Whenever our attention is turned toward Nelson, we can anticipate comedic gusto. Eenhoorn is certainly no slouch when it comes to humor, but Nelson’s bravado is truly astonishing, especially whenever he partakes in some Icelandic “doobification.” Nelson is a sixtysomething man with a knack for politically incorrect, lewd and raunchy humor, but there is absolutely no denying that this man does not have a mean-spirited bone in his body. At this juncture in his life, Nelson is never going to become politically correct; he is the classic example of not being able to teach an old dog new tricks.
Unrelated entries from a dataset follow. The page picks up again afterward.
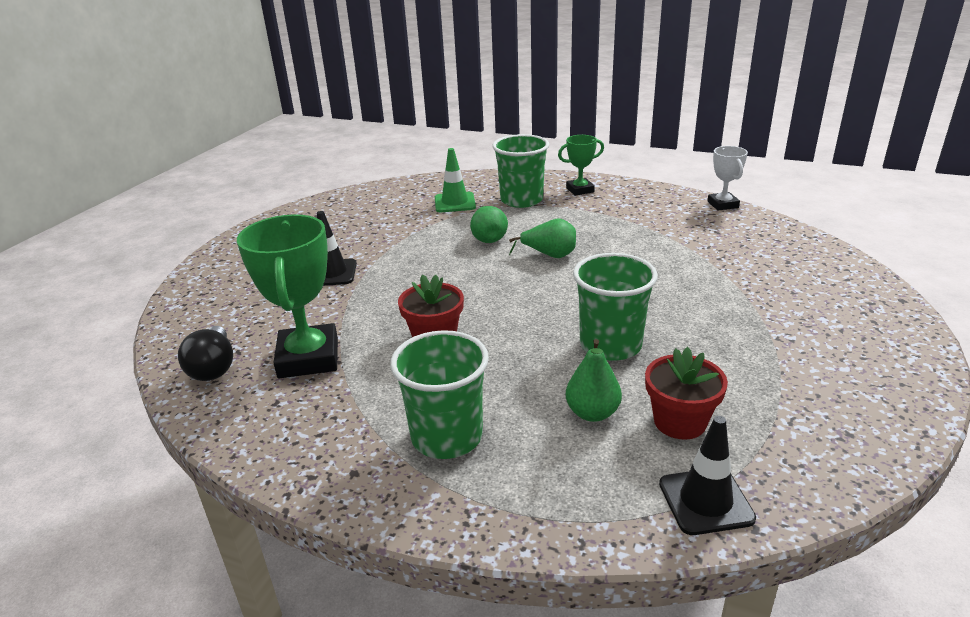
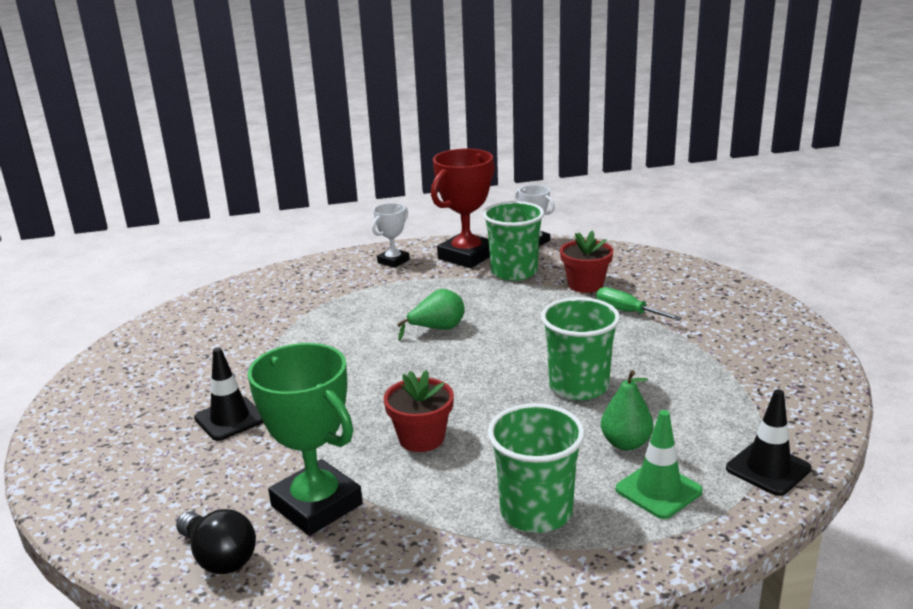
camera: 35 degrees left, 5 degrees down
green traffic cone [435,148,476,212] -> green traffic cone moved to [616,410,703,519]
green pear [470,206,508,243] -> none
green cup [492,134,549,208] -> green cup moved to [483,201,544,281]
green trophy [558,135,604,196] -> white trophy [372,203,410,268]
red flower pot [645,347,728,440] -> red flower pot moved to [560,230,613,293]
none -> red trophy [431,149,495,268]
none -> green screwdriver [596,287,682,321]

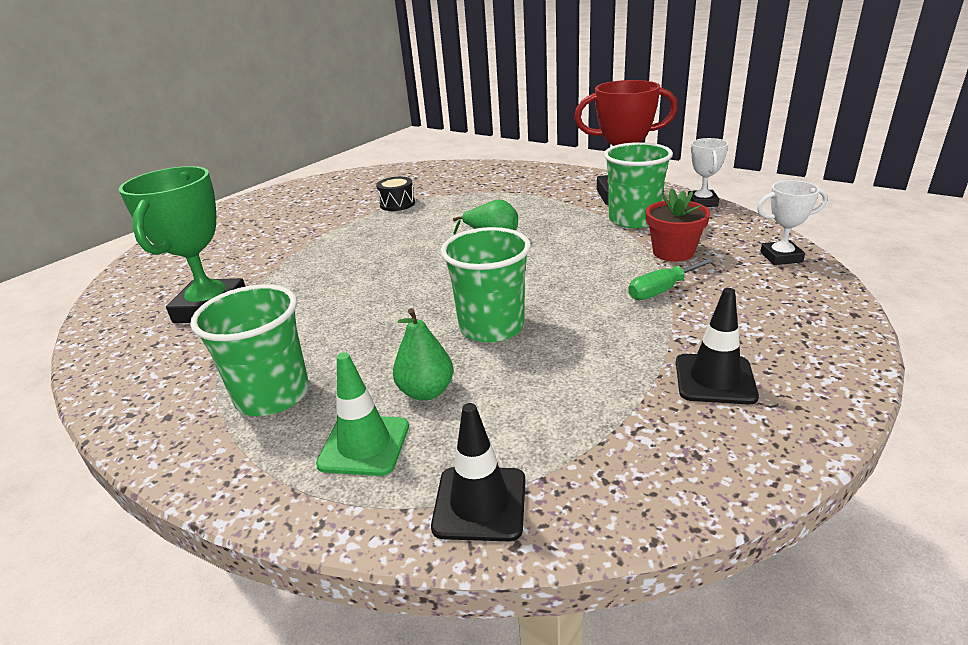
camera: 50 degrees right, 5 degrees up
black light bulb [176,509,256,574] -> none
black traffic cone [194,347,264,441] -> black traffic cone moved to [676,288,759,405]
white trophy [372,203,410,268] -> white trophy moved to [757,180,828,265]
red flower pot [383,370,454,452] -> none
green screwdriver [596,287,682,321] -> green screwdriver turned 120 degrees counterclockwise [628,258,716,300]
none -> black drum [376,177,415,211]

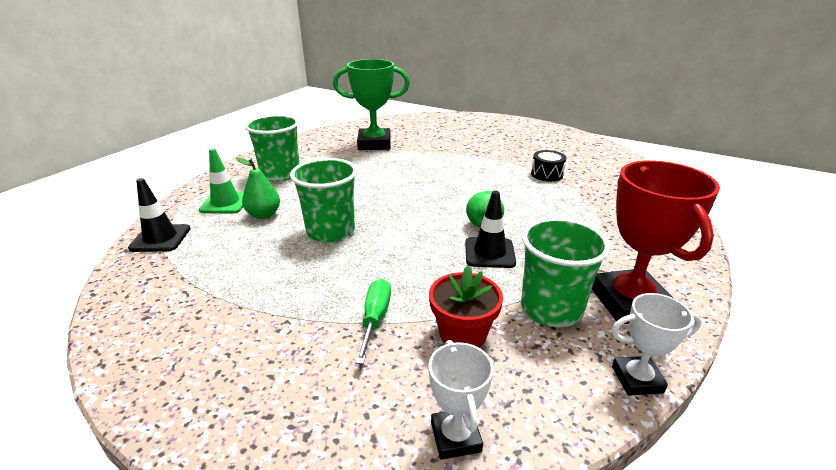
camera: 80 degrees right, 0 degrees up
green screwdriver [628,258,716,300] -> green screwdriver turned 45 degrees clockwise [355,279,391,364]
black traffic cone [676,288,759,405] -> black traffic cone moved to [465,191,516,268]

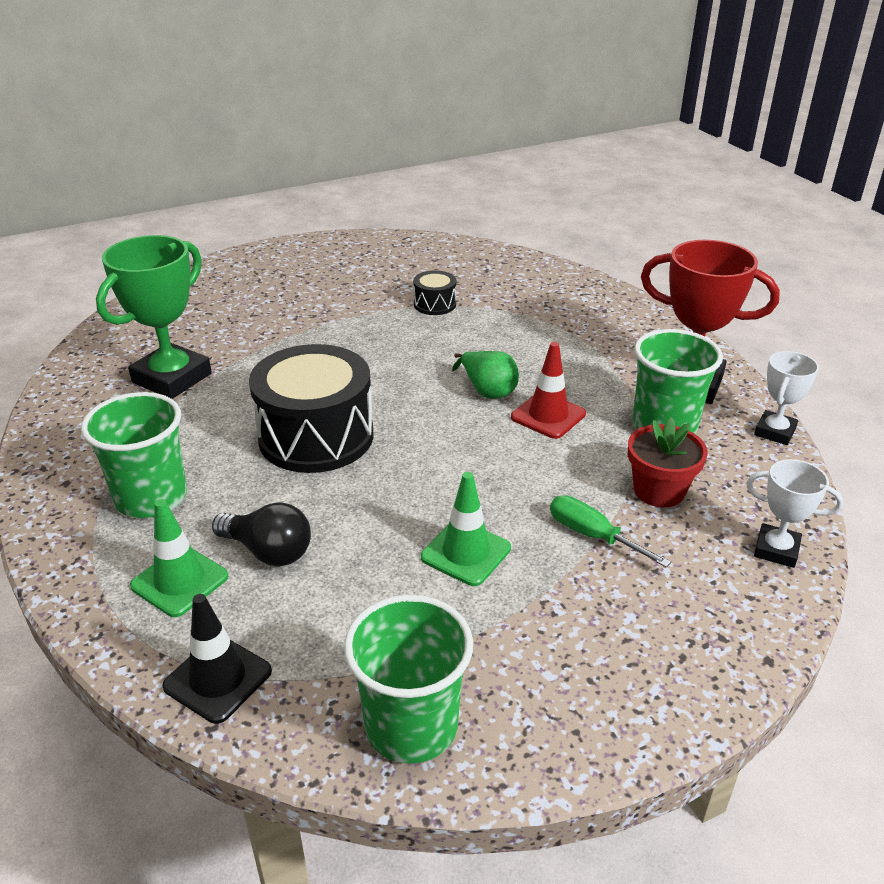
camera: 55 degrees left, 5 degrees up
green pear [236,157,280,219] -> black light bulb [212,502,311,567]
green cup [290,158,357,242] -> green cup moved to [344,595,473,764]
black traffic cone [465,191,516,268] -> red traffic cone [511,342,586,439]
none -> black drum [249,344,374,473]
none -> green traffic cone [421,472,511,586]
Coming from these two young writer-directors, “Land Ho!” is a surprisingly contemplative meditation on the social concerns of seniors, specifically in relation to aging and marginalization. “Land Ho!” functions as a psychological experiment masterminded by Stephens and Katz in which Eenhoorn and Nelson are placed in a variety of situations as the camera unobtrusively observes whatever happens. The motivation behind this endeavor seems to be a curiosity about aging and its effects on social behavior. With complete trust in Eenhoorn and Nelson, Stephens and Katz know that these two actors will provide the camera lens with a hefty dose of cinematic truth and make it as entertaining and endearing as humanly possible.
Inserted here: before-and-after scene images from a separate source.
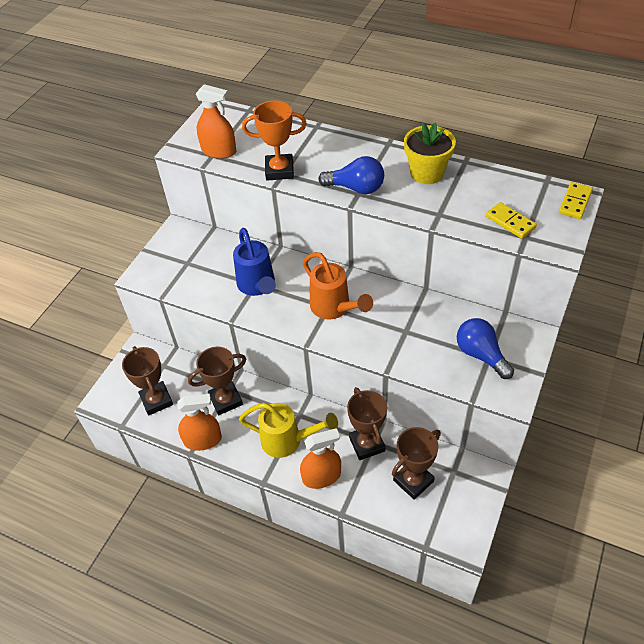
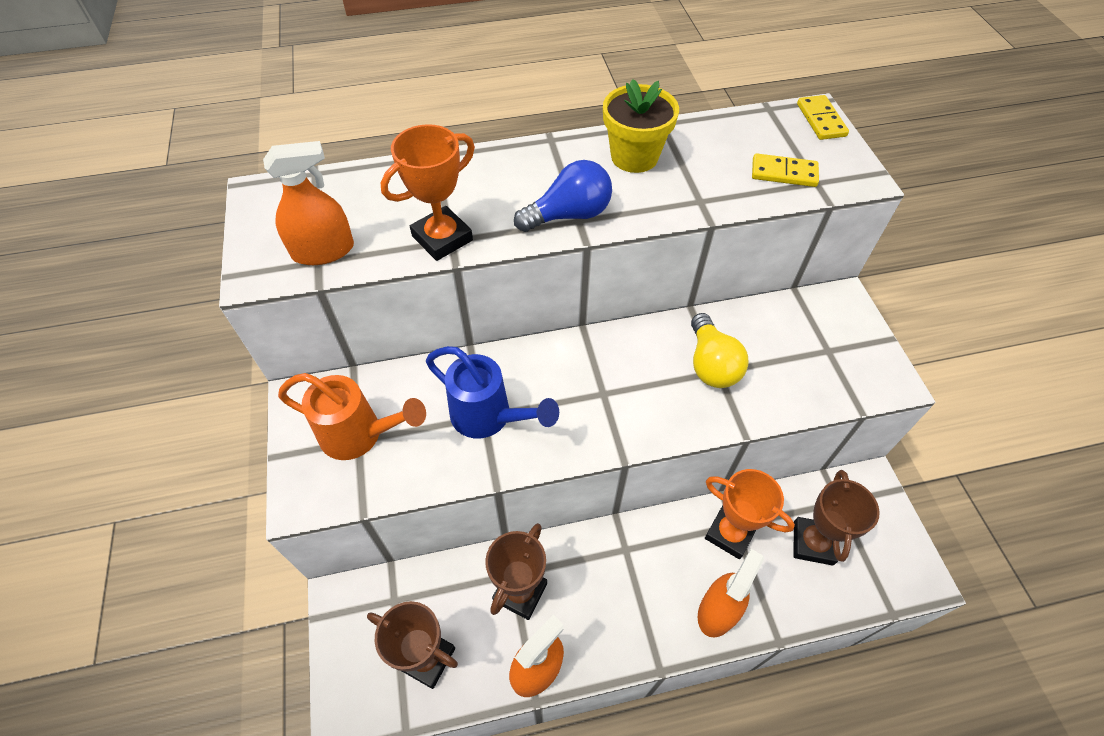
camera: 40 degrees left, 5 degrees up
yellow watering can [239,403,338,458] -> none
orange watering can [303,252,373,320] -> orange watering can moved to [278,373,426,460]
brown trophy [347,387,387,460] -> orange trophy [705,469,795,559]
blue light bulb [457,318,514,379] -> none
none -> yellow light bulb [691,313,748,388]

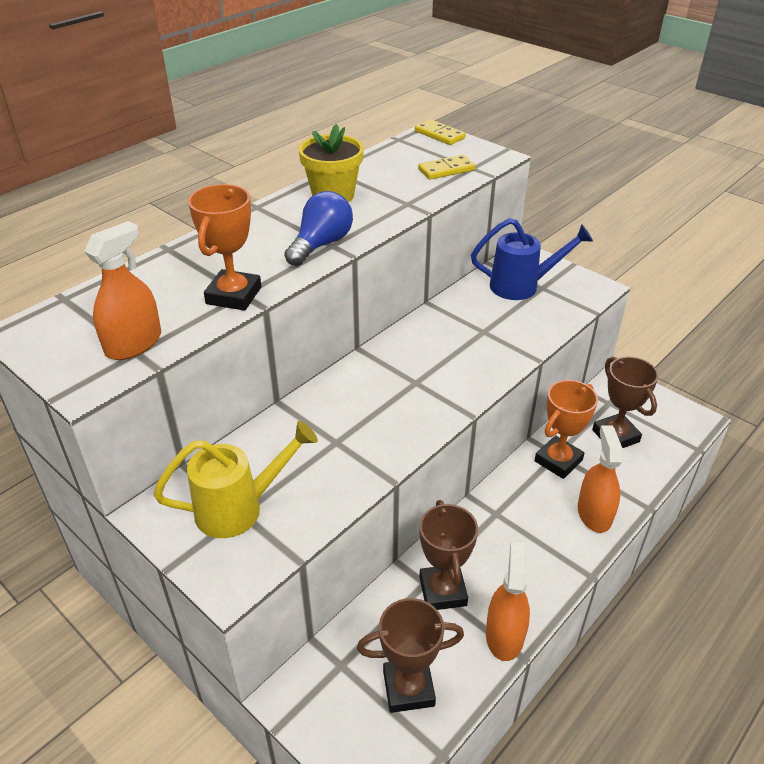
camera: 35 degrees left, 15 degrees down
orange watering can [278,373,426,460] -> yellow watering can [154,421,318,538]
blue watering can [426,346,559,438] -> blue watering can moved to [471,218,593,300]
yellow light bulb [691,313,748,388] -> none
orange trophy [705,469,795,559] -> orange trophy turned 45 degrees counterclockwise [534,380,598,479]

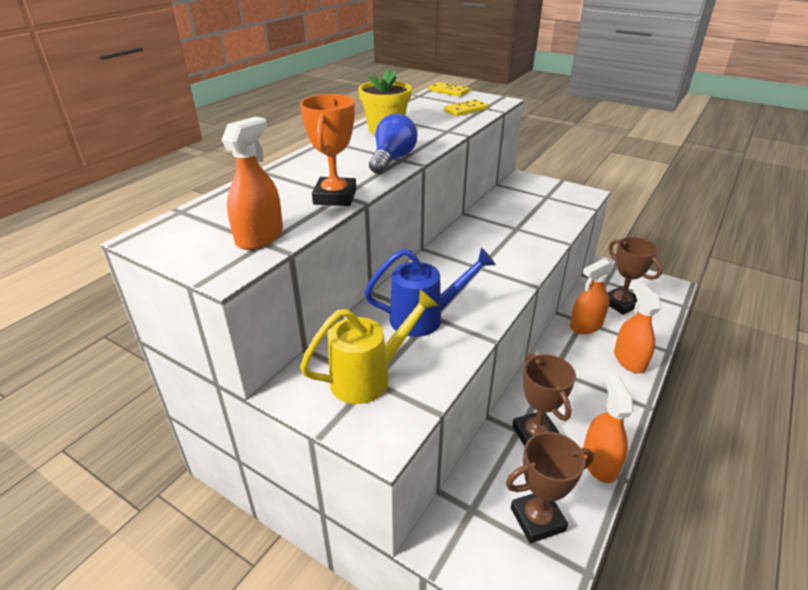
camera: 10 degrees left, 5 degrees down
blue watering can [471,218,593,300] -> blue watering can moved to [364,247,496,337]
orange trophy [534,380,598,479] -> orange spray bottle [570,259,614,334]

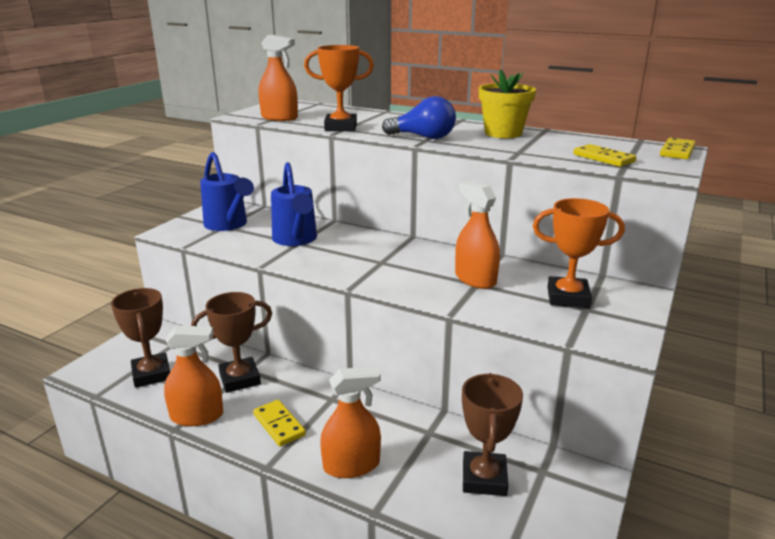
camera: 85 degrees right, 10 degrees down
yellow watering can [300,289,439,404] -> blue watering can [200,152,254,231]
orange spray bottle [570,259,614,334] -> orange spray bottle moved to [455,181,500,289]
brown trophy [607,237,662,315] -> brown trophy turned 45 degrees counterclockwise [462,373,523,496]
none -> yellow domino [253,400,306,446]
none -> orange trophy [533,198,625,308]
Some critics have written off “Land Ho!” as a propaganda piece for Icelandic tourism because of the prominent role that the natural beauty of Iceland plays in the narrative, but Stephens (“Pilgrim Song,” “Passenger Pigeons”) and Katz (“Cold Weather,” “Quiet City”) are known for making the natural environments of their respective films just as important as the protagonists themselves. Their strategy in “Land Ho!” is to allow Eenhoorn and Nelson to interact directly with their natural surroundings, which often prompts the two aging gents to react with childish glee. There is something practically primordial or prehistoric about the Icelandic landscape which frees Eenhoorn and Nelson from any social pressures or constructs. At times, it is as if they are the first and only humans to ever experience these idyllic places, which finally enables Eenhoorn and Nelson to just be themselves.

And sure, “Land Ho!” all but ignores the people of Iceland, relegating them to the inconsequential backdrop of the narrative, but the directors did not set out to make a film about the Icelandic population. Stephens and Katz remain completely honest to the perspective of the two lonely seniors who have traveled to a far-off land in order to delve deeply into existential self-analyses that will hopefully help them start their lives anew.

As a huge fan of Stephens and Katz’s past projects, it was no surprise to me that I fell head over heels in love with “Land Ho!” at the 2014 Sundance Film Festival. What really did surprise me, however, was just how freaking funny this film is. “Land Ho!” is one of the more uplifting films about aging in the history of cinema, one that strongly professes that it is never too late to get your groove back. Everyone — and I mean EVERYONE — needs to see “Land Ho!” when it is released by Sony Pictures Classics (Release Dates: Austin on August 22; Santa Fe & Albuquerque on August 29).